- Text provided
• • • •

# Attaching run to hutch



## Guest (Aug 2, 2012)

Okay so I have this hutch
Poppy Den Guinea Pig and Rabbit Hutch by Pets at Home | Pets at Home









And I am thinking of buying this run
Outback Classic Outdoor Run - 4 Sided

But I am not sure how to attach it to the hutch. Any ideas? I would like him to go in and out as he pleases. Thanks all x

Oh and I might get Roger a girlfriend, do you think that hutch is big enough for 2 rabbits? They will have unlimited access to the run if I can attach it. x


----------



## Lil Miss (Dec 11, 2010)

neither the hutch or that run are big enough for one rabbit let alone 2 im afraid

you need a minimum of a 6ft x 2ft hutch with a 6ft x 4ft run


----------



## Guest (Aug 2, 2012)

Thanks. I have found this to attach it
Link Kit | Runaround: Rabbit and Guinea Pig Runs

But I am not sure how that would attach?

Thanks x


----------



## leveller (Sep 19, 2010)

If you're going to adopt roger a wife from freshfields, the attached run will need to be 5ft x 7ft. I got a 6ft x 10ft from eBay, really good and the rabs love it.

• • • •

- Dataset content
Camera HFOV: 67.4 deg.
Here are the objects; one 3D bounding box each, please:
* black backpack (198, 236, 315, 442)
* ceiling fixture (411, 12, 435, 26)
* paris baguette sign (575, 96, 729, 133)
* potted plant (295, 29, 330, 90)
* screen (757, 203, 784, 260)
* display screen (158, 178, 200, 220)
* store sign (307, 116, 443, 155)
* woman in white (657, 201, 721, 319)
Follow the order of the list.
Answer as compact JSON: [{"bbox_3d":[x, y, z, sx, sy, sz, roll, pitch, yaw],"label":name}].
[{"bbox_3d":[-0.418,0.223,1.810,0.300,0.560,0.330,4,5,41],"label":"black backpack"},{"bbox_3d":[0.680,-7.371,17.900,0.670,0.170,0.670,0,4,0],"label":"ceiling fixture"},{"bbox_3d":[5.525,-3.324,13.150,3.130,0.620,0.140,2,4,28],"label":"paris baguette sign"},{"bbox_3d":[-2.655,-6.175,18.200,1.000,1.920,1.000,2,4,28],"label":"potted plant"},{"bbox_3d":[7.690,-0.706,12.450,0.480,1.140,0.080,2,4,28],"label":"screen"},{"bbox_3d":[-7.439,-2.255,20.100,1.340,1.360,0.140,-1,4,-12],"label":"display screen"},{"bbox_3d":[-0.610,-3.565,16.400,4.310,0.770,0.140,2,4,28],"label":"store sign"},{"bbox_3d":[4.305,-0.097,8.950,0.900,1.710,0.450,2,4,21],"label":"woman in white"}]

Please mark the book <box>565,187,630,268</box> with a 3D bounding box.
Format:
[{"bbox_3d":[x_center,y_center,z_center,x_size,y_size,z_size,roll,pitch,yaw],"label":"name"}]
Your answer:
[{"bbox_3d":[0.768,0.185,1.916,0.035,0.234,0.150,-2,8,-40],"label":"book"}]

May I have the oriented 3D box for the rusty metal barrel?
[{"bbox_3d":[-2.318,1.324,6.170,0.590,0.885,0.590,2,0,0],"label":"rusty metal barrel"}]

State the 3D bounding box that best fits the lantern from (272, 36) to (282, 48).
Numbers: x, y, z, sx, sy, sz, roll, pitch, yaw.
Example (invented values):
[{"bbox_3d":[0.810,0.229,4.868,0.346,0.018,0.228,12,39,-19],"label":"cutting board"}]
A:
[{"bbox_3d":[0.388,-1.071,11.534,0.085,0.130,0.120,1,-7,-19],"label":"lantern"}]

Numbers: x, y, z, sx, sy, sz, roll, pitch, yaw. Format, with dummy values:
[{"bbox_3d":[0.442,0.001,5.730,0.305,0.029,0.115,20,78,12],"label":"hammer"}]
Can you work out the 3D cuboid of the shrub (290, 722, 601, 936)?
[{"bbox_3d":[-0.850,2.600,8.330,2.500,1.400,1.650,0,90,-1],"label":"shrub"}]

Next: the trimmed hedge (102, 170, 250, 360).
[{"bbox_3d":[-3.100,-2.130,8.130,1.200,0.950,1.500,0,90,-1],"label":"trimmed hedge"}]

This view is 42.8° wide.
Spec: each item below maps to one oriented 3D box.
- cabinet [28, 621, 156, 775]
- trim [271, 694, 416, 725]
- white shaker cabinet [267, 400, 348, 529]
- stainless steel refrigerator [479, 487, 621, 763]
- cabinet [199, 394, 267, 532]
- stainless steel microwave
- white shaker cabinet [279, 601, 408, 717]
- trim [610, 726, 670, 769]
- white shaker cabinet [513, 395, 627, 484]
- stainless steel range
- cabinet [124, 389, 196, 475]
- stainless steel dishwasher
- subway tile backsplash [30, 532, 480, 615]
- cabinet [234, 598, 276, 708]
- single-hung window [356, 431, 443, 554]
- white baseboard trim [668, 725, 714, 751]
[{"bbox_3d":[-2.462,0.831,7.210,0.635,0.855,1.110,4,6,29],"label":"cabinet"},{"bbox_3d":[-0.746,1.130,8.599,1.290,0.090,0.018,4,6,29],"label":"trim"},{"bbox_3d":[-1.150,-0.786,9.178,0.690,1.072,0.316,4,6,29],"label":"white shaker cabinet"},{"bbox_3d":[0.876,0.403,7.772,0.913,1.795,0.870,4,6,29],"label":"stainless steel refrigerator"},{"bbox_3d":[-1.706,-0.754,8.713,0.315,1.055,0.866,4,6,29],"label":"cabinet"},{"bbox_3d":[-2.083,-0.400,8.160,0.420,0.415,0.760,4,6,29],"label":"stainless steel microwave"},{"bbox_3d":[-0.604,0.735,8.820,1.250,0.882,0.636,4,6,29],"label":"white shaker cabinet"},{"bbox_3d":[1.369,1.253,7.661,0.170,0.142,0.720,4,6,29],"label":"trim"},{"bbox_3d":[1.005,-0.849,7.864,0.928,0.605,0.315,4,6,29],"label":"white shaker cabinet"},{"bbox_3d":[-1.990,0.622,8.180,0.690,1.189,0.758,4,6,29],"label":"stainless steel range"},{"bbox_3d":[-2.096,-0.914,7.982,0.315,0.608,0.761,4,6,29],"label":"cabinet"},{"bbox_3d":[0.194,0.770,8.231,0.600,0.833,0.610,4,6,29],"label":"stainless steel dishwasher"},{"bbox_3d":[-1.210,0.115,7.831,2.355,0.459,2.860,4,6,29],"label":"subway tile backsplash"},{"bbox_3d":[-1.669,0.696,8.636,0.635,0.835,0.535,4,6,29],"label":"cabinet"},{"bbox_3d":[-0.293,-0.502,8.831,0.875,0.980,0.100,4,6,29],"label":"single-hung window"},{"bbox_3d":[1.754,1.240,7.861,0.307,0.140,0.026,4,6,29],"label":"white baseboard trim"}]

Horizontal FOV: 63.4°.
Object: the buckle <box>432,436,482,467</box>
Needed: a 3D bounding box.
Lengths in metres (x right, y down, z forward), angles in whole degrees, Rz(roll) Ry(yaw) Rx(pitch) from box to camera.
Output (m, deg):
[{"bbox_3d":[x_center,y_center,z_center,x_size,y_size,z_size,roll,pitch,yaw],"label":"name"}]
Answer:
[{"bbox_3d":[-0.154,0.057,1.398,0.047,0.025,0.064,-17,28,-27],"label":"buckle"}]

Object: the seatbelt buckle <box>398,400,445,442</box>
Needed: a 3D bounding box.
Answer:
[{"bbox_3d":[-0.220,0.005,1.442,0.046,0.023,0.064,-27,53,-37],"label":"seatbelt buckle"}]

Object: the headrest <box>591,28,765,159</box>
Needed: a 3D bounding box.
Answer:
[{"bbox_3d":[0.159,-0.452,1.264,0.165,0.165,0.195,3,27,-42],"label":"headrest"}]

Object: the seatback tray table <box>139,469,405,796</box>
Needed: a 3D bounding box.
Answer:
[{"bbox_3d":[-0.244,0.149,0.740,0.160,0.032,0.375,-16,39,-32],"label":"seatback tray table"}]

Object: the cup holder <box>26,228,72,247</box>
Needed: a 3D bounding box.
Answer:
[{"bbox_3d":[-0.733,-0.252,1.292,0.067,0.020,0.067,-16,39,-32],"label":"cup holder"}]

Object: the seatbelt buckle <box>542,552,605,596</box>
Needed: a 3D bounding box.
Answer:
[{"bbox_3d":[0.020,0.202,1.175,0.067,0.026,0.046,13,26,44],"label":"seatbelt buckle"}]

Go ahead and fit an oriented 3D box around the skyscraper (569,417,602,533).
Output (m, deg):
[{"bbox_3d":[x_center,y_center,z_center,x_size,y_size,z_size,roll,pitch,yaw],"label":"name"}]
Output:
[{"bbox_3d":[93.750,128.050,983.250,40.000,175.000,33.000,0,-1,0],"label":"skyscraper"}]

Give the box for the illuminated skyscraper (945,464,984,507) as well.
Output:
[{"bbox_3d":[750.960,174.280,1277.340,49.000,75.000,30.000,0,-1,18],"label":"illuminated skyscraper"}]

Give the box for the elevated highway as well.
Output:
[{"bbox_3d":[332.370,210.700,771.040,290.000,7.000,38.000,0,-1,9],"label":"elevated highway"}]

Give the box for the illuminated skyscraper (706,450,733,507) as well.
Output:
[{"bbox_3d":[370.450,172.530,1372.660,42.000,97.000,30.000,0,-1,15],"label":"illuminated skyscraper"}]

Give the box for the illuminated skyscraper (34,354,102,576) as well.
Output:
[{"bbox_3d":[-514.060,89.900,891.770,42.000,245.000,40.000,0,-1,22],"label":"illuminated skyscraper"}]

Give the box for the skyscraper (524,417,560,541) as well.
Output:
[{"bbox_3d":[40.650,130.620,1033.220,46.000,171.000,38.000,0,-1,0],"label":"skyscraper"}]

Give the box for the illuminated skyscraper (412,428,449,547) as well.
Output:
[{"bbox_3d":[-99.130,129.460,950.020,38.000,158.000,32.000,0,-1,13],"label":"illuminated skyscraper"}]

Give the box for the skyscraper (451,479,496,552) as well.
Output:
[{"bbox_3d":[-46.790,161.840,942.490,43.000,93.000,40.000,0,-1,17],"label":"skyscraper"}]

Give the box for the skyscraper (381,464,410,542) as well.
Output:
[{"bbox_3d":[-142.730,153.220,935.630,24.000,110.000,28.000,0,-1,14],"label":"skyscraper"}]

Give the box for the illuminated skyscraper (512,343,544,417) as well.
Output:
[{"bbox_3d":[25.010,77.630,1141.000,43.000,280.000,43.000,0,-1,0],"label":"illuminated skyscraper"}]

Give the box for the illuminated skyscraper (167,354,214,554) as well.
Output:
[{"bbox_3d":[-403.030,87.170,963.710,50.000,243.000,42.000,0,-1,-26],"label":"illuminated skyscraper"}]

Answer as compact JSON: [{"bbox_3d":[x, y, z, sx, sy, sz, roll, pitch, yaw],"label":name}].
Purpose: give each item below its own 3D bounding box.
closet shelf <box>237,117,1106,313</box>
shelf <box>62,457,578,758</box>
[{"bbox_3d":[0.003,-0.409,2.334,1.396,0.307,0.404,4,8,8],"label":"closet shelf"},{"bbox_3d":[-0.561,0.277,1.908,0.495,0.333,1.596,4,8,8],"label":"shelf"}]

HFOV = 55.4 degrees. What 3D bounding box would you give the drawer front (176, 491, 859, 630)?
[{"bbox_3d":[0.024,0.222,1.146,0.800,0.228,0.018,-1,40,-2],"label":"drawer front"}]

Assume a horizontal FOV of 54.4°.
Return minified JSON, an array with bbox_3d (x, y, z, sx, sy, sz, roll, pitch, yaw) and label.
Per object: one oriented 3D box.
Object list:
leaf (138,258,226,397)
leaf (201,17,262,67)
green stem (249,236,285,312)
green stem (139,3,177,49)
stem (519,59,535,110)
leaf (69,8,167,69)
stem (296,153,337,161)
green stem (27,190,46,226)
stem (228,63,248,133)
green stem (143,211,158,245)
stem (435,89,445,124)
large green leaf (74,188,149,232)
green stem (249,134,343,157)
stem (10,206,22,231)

• • • •

- Work request A
In the rabbit hutch thread, what minimum hutch and run sizes does one reply give?
- Work request B
Please resume the rabbit hutch thread after its final post by writing the next reply.

- Result A
A 6ft x 2ft hutch with a 6ft x 4ft run.

- Result B
----------



## Guest (Aug 3, 2012)

As Lil Miss said neither are suitable for one let alone two buns  Wish [email protected] would actually do as they advertise and stop selling unsuitable hutches :mad2:

You would probably find it cheaper if you looked at converting a playhouse and attaching a run than buying from that place.

As it stands you are going to need at least a 10 foot run before any decent rescue will rehome to you and even then they might be worried about a 4ft hutch


----------



## Guest (Aug 3, 2012)

O.K thanks everyone will look at new hutches, he deserves a treat before we get Jessica lol


----------



## Louiseandfriends (Aug 21, 2011)

I'm glad you took our advice on board!


----------



## Guest (Aug 3, 2012)

Buddyandfriends said:


> I'm glad you took our advice on board!


lol

What do people think about this hutch?
48″ Orpington Exterior Rabbit Hutch « Pets Emporium Pet Shop | St Helens | Merseyside


----------



## Lil Miss (Dec 11, 2010)

again its only 4ft sadly much to small


----------



## Guest (Aug 3, 2012)

New Puppy Mum said:


> lol
> 
> What do people think about this hutch?
> 48″ Orpington Exterior Rabbit Hutch « Pets Emporium Pet Shop | St Helens | Merseyside


Have a look at this one (HappyHutch.co.uk)

The 6ft x 2ft hutch with a 6ft x 4ft attached run is only £164 and I have heard nothing but great reviews from the company


----------



## Louiseandfriends (Aug 21, 2011)

It is very hard to find good hutches, right?  I'm looking for some new accommodation for my rabbits myself. If I find anything nice, I'll share it on here.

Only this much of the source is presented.